_EXERCISE DETAILS:_ Please transcribe the listing below in full and word for word, without its pictures.

_DATA EXTRACT:_
□ □ □ □

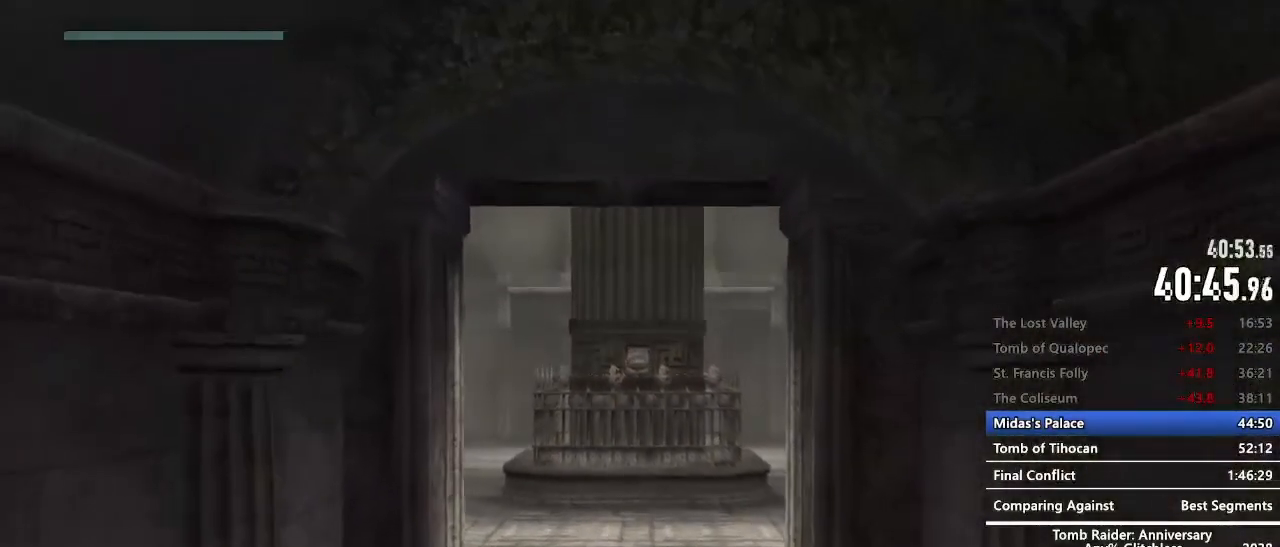
{"keys": ["z"], "mouse": [], "events": [[17, "z", "down"]]}
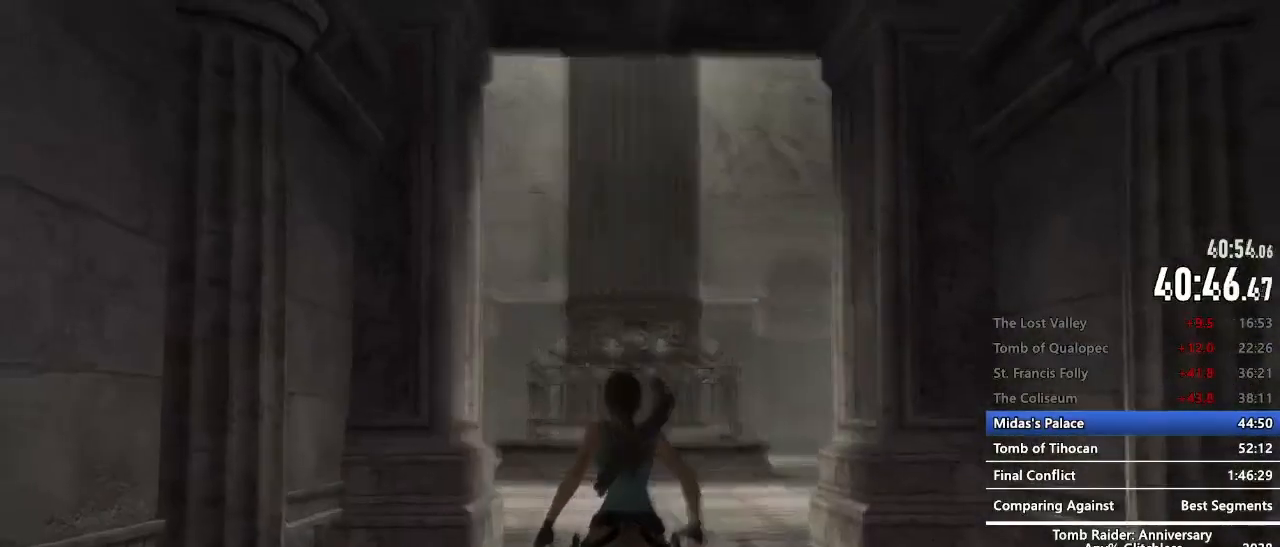
{"keys": ["z"], "mouse": [], "events": [[84, "c", "down"], [134, "c", "up"], [267, "c", "down"], [317, "c", "up"], [417, "c", "down"], [467, "c", "up"]]}
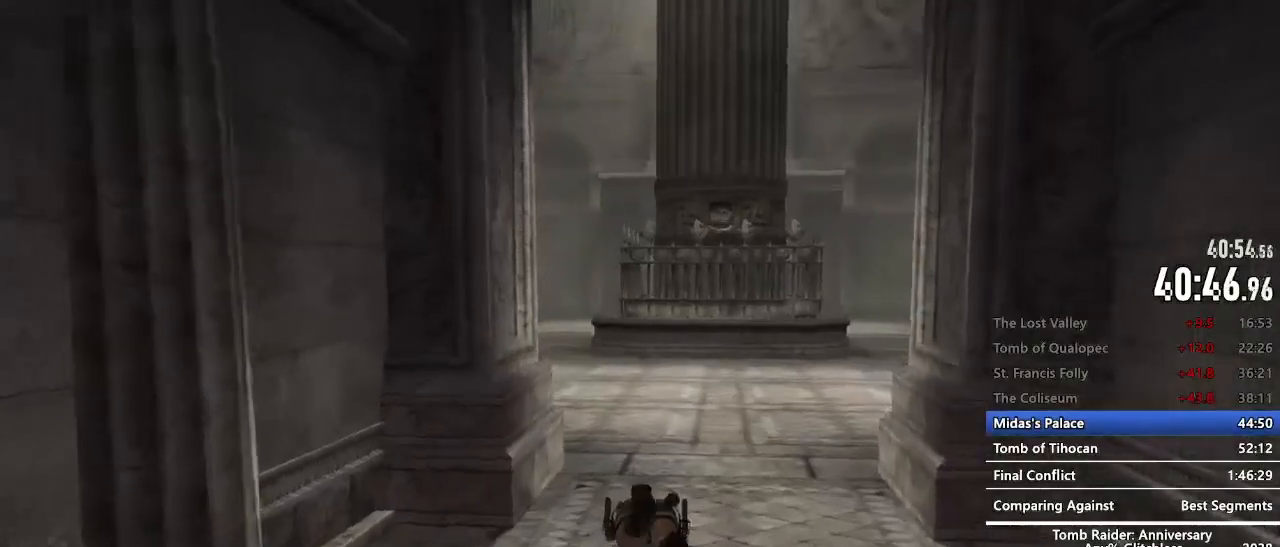
{"keys": ["z"], "mouse": [], "events": [[50, "c", "down"], [100, "c", "up"], [200, "c", "down"], [234, "c", "up"], [334, "c", "down"], [384, "c", "up"]]}
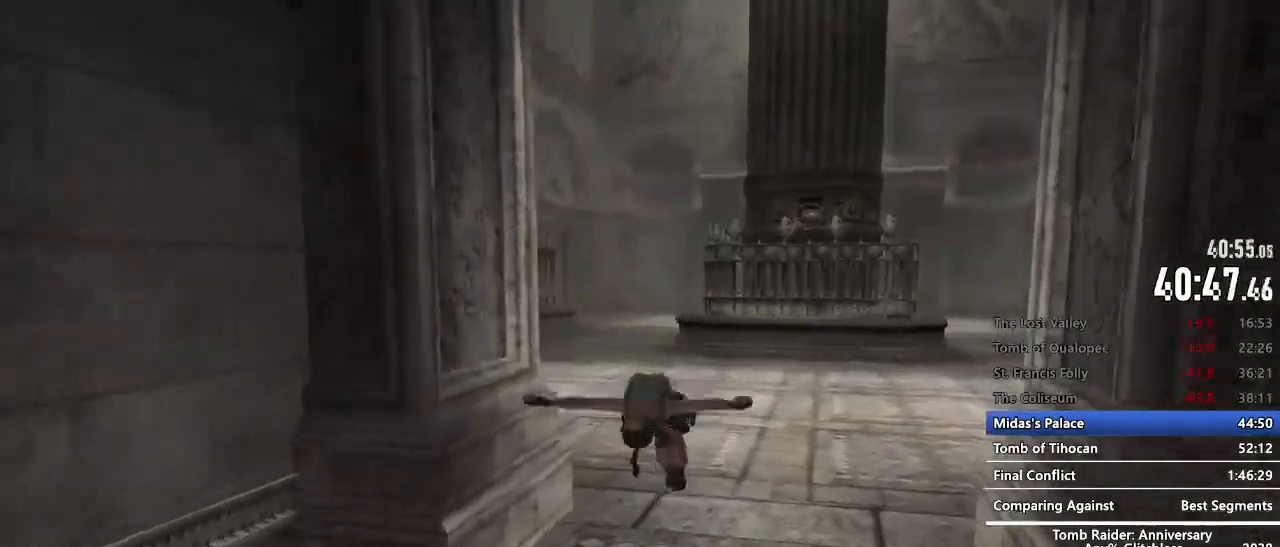
{"keys": ["c", "space", "z"], "mouse": [], "events": [[384, "space", "down"], [450, "c", "down"]]}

□ □ □ □

_WRITTEN SOLUTION:_
{"keys": ["z"], "mouse": [], "events": [[17, "z", "down"]]}
{"keys": ["z"], "mouse": [], "events": [[84, "c", "down"], [134, "c", "up"], [267, "c", "down"], [317, "c", "up"], [417, "c", "down"], [467, "c", "up"]]}
{"keys": ["z"], "mouse": [], "events": [[50, "c", "down"], [100, "c", "up"], [200, "c", "down"], [234, "c", "up"], [334, "c", "down"], [384, "c", "up"]]}
{"keys": ["c", "space", "z"], "mouse": [], "events": [[384, "space", "down"], [450, "c", "down"]]}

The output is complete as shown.